» **Task**
Ignoring every picture, return the lines of the listing below word for word, from the line that holds "the bottom of any message." through the line that holds "it sets a bar".

» **Exercise material**
-.-.-

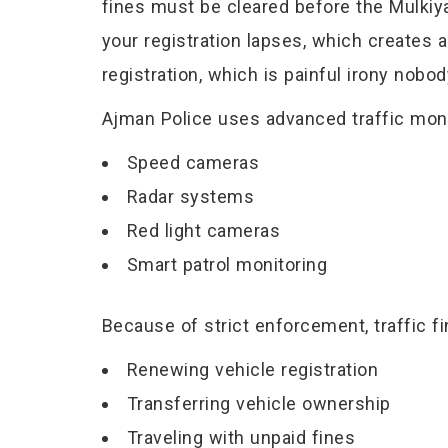
fines must be cleared before the Mulkiy
your registration lapses, which creates a
registration, which is painful irony nobo
Ajman Police uses advanced traffic moni
Speed cameras
Radar systems
Red light cameras
Smart patrol monitoring
Because of strict enforcement, traffic 
Renewing vehicle registration
Transferring vehicle ownership
Traveling with unpaid fines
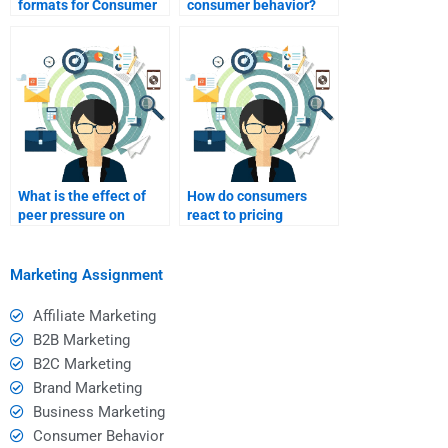
formats for Consumer
consumer behavior?
Behavior assignments I
might need help with?
What is the effect of
How do consumers
peer pressure on
react to pricing
consumer choices?
strategies?
Marketing Assignment
Affiliate Marketing
B2B Marketing
B2C Marketing
Brand Marketing
Business Marketing
Consumer Behavior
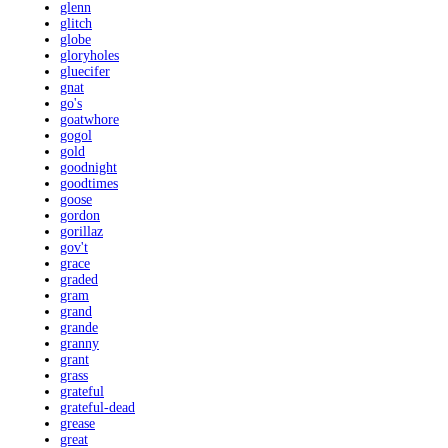
glenn
glitch
globe
gloryholes
gluecifer
gnat
go's
goatwhore
gogol
gold
goodnight
goodtimes
goose
gordon
gorillaz
gov't
grace
graded
gram
grand
grande
granny
grant
grass
grateful
grateful-dead
grease
great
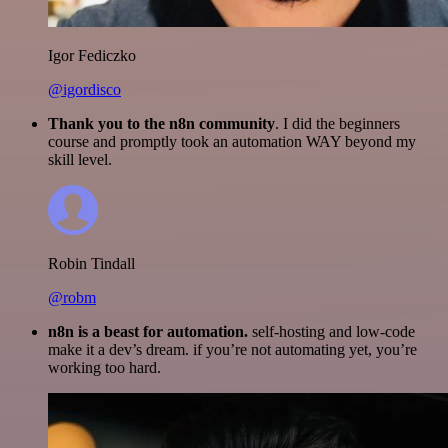
Igor Fediczko
@igordisco
Thank you to the n8n community
. I did the beginners
course and promptly took an automation WAY beyond my
skill level.
Robin Tindall
@robm
n8n is a beast for automation.
self-hosting and low-code
make it a dev’s dream. if you’re not automating yet, you’re
working too hard.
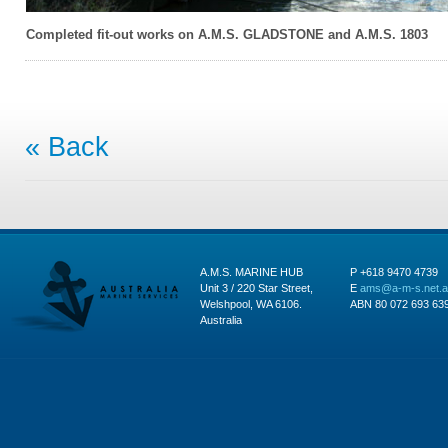
Completed fit-out works on A.M.S. GLADSTONE and A.M.S. 1803
« Back
A.M.S. MARINE HUB
P +618 9470 4739
Unit 3 / 220 Star Street,
E
ams@a-m-s.net.
Welshpool, WA 6106.
ABN 80 072 693 63
Australia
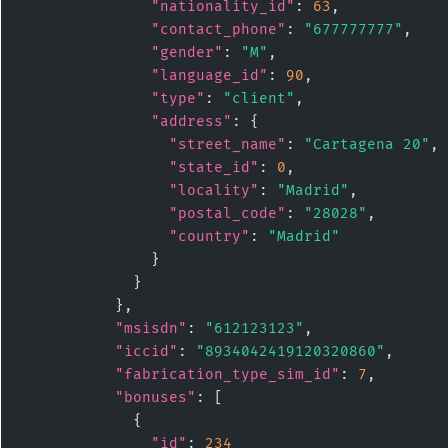
"nationality_id"
: 
63
,

"contact_phone"
: 
"677777777"
,

"gender"
: 
"M"
,

"language_id"
: 
90
,

"type"
: 
"client"
,

"address"
: {

"street_name"
: 
"Cartagena 20"
,

"state_id"
: 
0
,

"locality"
: 
"Madrid"
,

"postal_code"
: 
"28028"
,

"country"
: 
"Madrid"
              }

            }

          },

"msisdn"
: 
"612123123"
,

"iccid"
: 
"8934042419120320860"
,

"fabrication_type_sim_id"
: 
7
,

"bonuses"
: [

            {

"id"
: 
234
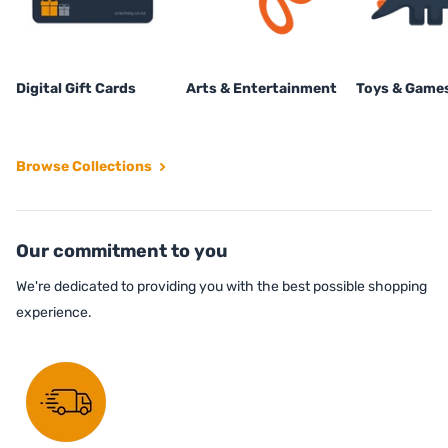
Digital Gift Cards
Arts & Entertainment
Toys & Game
Browse Collections
Our commitment to you
We're dedicated to providing you with the best possible shopping
experience.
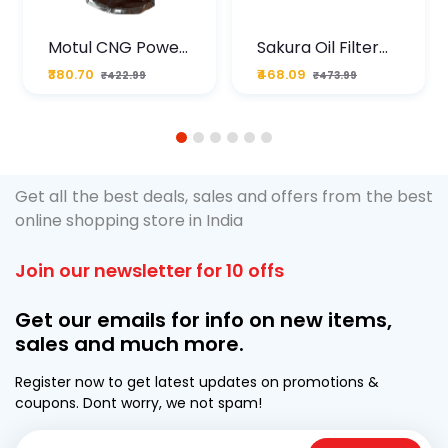
Motul CNG Power
Sakura Oil Filter
Plus 20W50 1000
For Type2 Diesel
₹380.70
₹468.09
₹422.99
₹473.99
ML Pouch
Cruze
1
2
3
4
5
6
Get all the best deals, sales and offers from the best
online shopping store in India
Join our newsletter for 10 offs
Get our emails for info on new items,
sales and much more.
Register now to get latest updates on promotions &
coupons. Dont worry, we not spam!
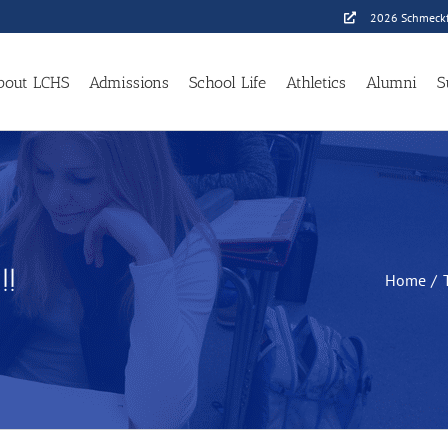
2026 Schmeckf
bout LCHS
Admissions
School Life
Athletics
Alumni
S
!!
Home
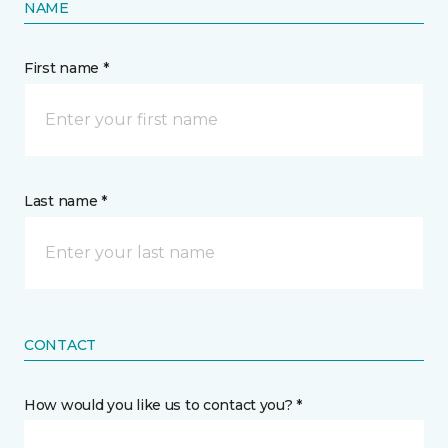
NAME
First name *
Last name *
CONTACT
How would you like us to contact you? *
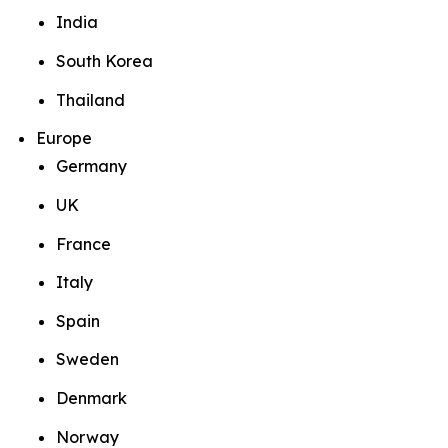
India
South Korea
Thailand
Europe
Germany
UK
France
Italy
Spain
Sweden
Denmark
Norway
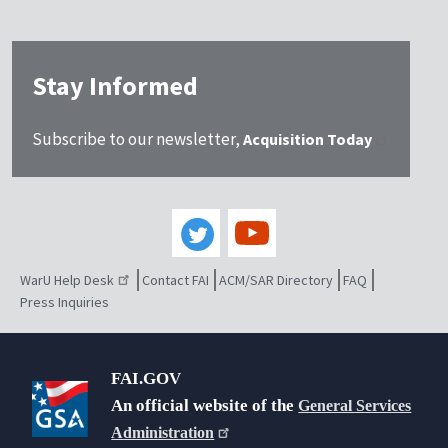
Stay Informed
Subscribe to our newsletter,
Acquisition Today
WarU Help Desk
Contact FAI
ACM/SAR Directory
FAQ
Press Inquiries
FAI.GOV
An official website of the
General Services
Administration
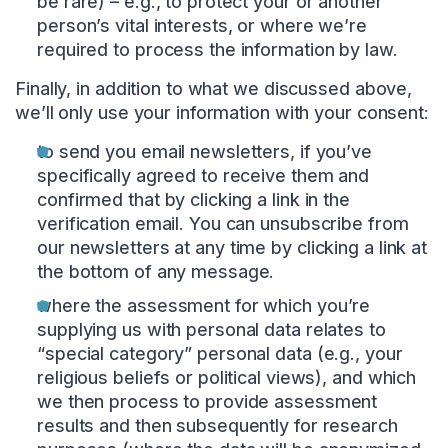
be rare) – e.g., to protect your or another
person’s vital interests, or where we’re
required to process the information by law.
Finally, in addition to what we discussed above,
we’ll only use your information with your consent:
to send you email newsletters, if you’ve
specifically agreed to receive them and
confirmed that by clicking a link in the
verification email. You can unsubscribe from
our newsletters at any time by clicking a link at
the bottom of any message.
where the assessment for which you’re
supplying us with personal data relates to
“special category” personal data (e.g., your
religious beliefs or political views), and which
we then process to provide assessment
results and then subsequently for research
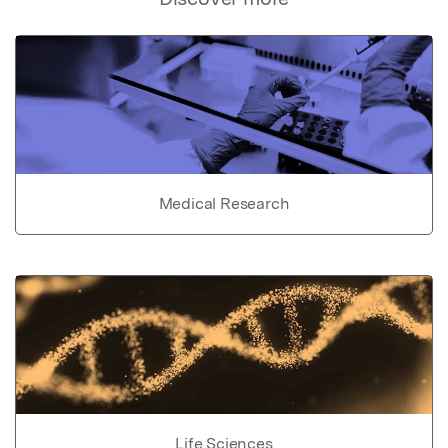
Medical Research
Life Sciences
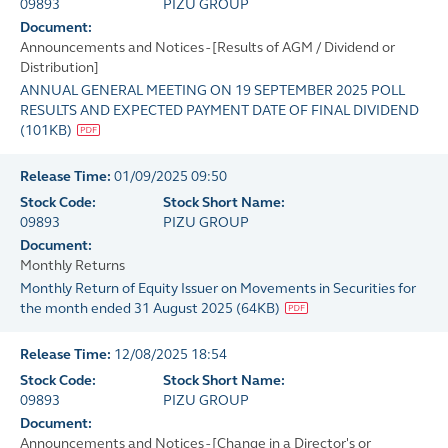
09893
PIZU GROUP
Document:
Announcements and Notices - [Results of AGM / Dividend or
Distribution]
ANNUAL GENERAL MEETING ON 19 SEPTEMBER 2025 POLL
RESULTS AND EXPECTED PAYMENT DATE OF FINAL DIVIDEND
(
101KB
)
Release Time:
01/09/2025 09:50
Stock Code:
Stock Short Name:
09893
PIZU GROUP
Document:
Monthly Returns
Monthly Return of Equity Issuer on Movements in Securities for
the month ended 31 August 2025
(
64KB
)
Release Time:
12/08/2025 18:54
Stock Code:
Stock Short Name:
09893
PIZU GROUP
Document:
Announcements and Notices - [Change in a Director's or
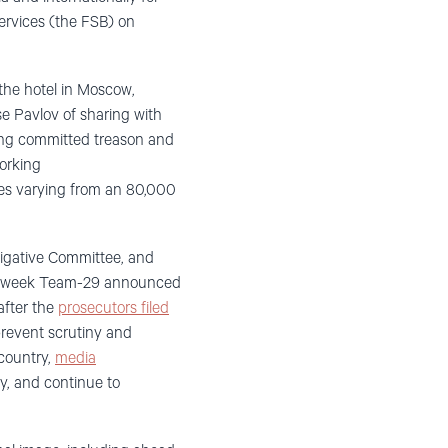
services (the FSB) on
 the hotel in Moscow
,
use Pavlov of
sharing
with
ving committed treason and
orking
ies varying from an 80,000
tigative Committee, and
this week Team-29 announced
after the
prosecutors filed
prevent scrutiny and
country,
media
ay, and continue to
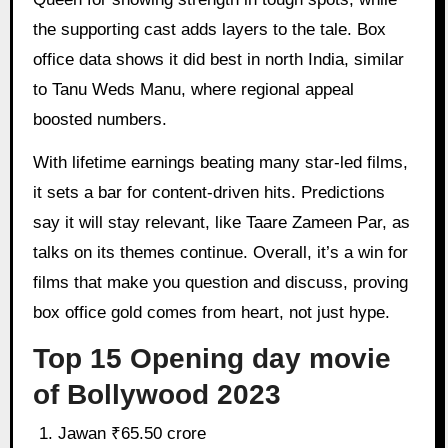
the supporting cast adds layers to the tale. Box
office data shows it did best in north India, similar
to Tanu Weds Manu, where regional appeal
boosted numbers.
With lifetime earnings beating many star-led films,
it sets a bar for content-driven hits. Predictions
say it will stay relevant, like Taare Zameen Par, as
talks on its themes continue. Overall, it’s a win for
films that make you question and discuss, proving
box office gold comes from heart, not just hype.
Top 15 Opening day movie
of Bollywood 2023
Jawan ₹65.50 crore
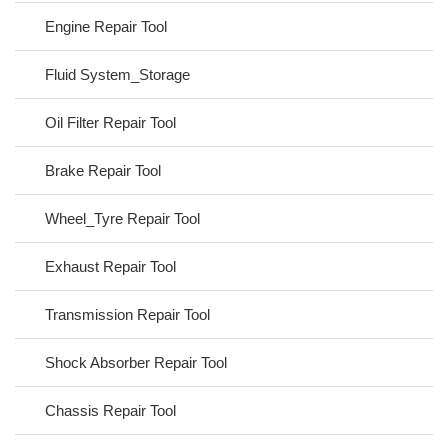
Engine Repair Tool
Fluid System_Storage
Oil Filter Repair Tool
Brake Repair Tool
Wheel_Tyre Repair Tool
Exhaust Repair Tool
Transmission Repair Tool
Shock Absorber Repair Tool
Chassis Repair Tool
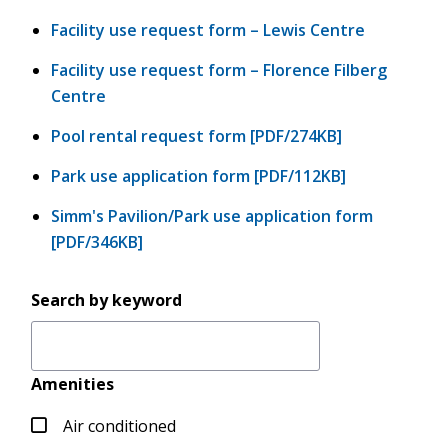
Facility use request form – Lewis Centre
Facility use request form – Florence Filberg
Centre
Pool rental request form [PDF/274KB]
Park use application form [PDF/112KB]
Simm's Pavilion/Park use application form
[PDF/346KB]
Search by keyword
Amenities
Air conditioned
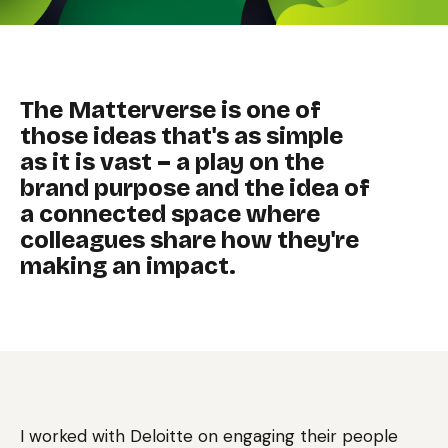
The Matterverse is one of
those ideas that's as simple
as it is vast – a play on the
brand purpose and the idea of
a connected space where
colleagues share how they're
making an impact.
I worked with Deloitte on engaging their people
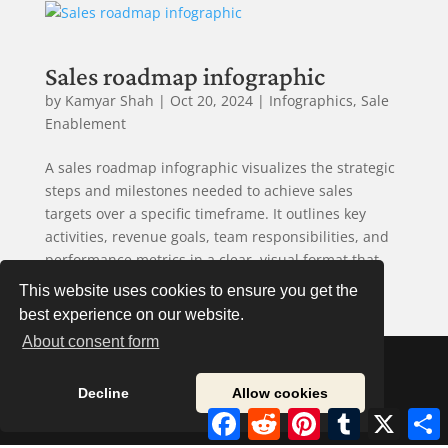
Sales roadmap infographic
by
Kamyar Shah
|
Oct 20, 2024
|
Infographics
,
Sale
Enablement
A sales roadmap infographic visualizes the strategic
steps and milestones needed to achieve sales
targets over a specific timeframe. It outlines key
activities, revenue goals, team responsibilities, and
performance metrics in a clear, visual format that
aligns sales...
This website uses cookies to ensure you get the
best experience on our website.
About consent form
Decline
Allow cookies
© 2020 Onwards. Sales Road Maps. All Rights
Facebook
Reddit
Pinterest
Tumblr
X
S
Reserved.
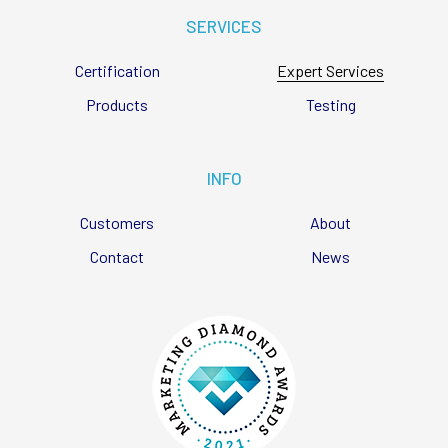
SERVICES
Certification
Expert Services
Products
Testing
INFO
Customers
About
Contact
News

-.-.-

» **Answer area**
the bottom of any message.
where the assessment for which you’re
supplying us with personal data relates to
“special category” personal data (e.g., your
religious beliefs or political views), and which
we then process to provide assessment
results and then subsequently for research
Medical Research
Life Sciences
09893
PIZU GROUP
Document:
Announcements and Notices - [Results of AGM / Dividend or
Distribution]
ANNUAL GENERAL MEETING ON 19 SEPTEMBER 2025 POLL
RESULTS AND EXPECTED PAYMENT DATE OF FINAL DIVIDEND
(
101KB
)
Release Time:
01/09/2025 09:50
Stock Code:
Stock Short Name:
09893
PIZU GROUP
Document:
Monthly Returns
Monthly Return of Equity Issuer on Movements in Securities for
the month ended 31 August 2025
(
64KB
)
Release Time:
12/08/2025 18:54
Stock Code:
Stock Short Name:
09893
PIZU GROUP
Document:
Announcements and Notices - [Change in a Director's or
services (the FSB) on
 the hotel in Moscow
,
use Pavlov of
sharing
with
ving committed treason and
orking
ies varying from an 80,000
tigative Committee, and
this week Team-29 announced
after the
prosecutors filed
prevent scrutiny and
country,
media
ay, and continue to
the supporting cast adds layers to the tale. Box
office data shows it did best in north India, similar
to Tanu Weds Manu, where regional appeal
boosted numbers.
With lifetime earnings beating many star-led films,
it sets a bar for content-driven hits. Predictions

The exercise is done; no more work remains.